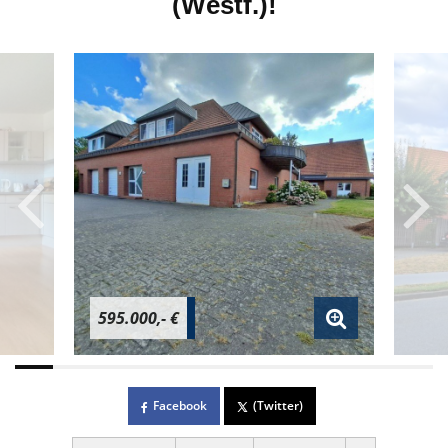
(Westf.)!
595.000,- €
Facebook
(Twitter)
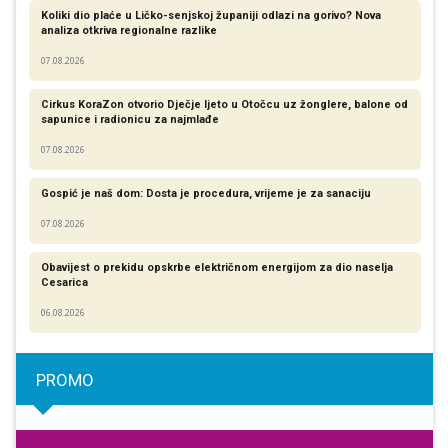
Koliki dio plaće u Ličko-senjskoj županiji odlazi na gorivo? Nova
analiza otkriva regionalne razlike​
07.08.2026
Cirkus KoraZon otvorio Dječje ljeto u Otočcu uz žonglere, balone od
sapunice i radionicu za najmlađe
07.08.2026
Gospić je naš dom: Dosta je procedura, vrijeme je za sanaciju
07.08.2026
Obavijest o prekidu opskrbe električnom energijom za dio naselja
Cesarica
06.08.2026
PROMO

* [WORK TO COMPLETE]: Please reproduce every line of text in the listing above without any change, leaving out the pictures.

* [PROBLEM SOLUTION]:
(Westf.)!
595.000,- €
Facebook
(Twitter)
Koliki dio plaće u Ličko-senjskoj županiji odlazi na gorivo? Nova
analiza otkriva regionalne razlike​
07.08.2026
Cirkus KoraZon otvorio Dječje ljeto u Otočcu uz žonglere, balone od
sapunice i radionicu za najmlađe
07.08.2026
Gospić je naš dom: Dosta je procedura, vrijeme je za sanaciju
07.08.2026
Obavijest o prekidu opskrbe električnom energijom za dio naselja
Cesarica
06.08.2026
PROMO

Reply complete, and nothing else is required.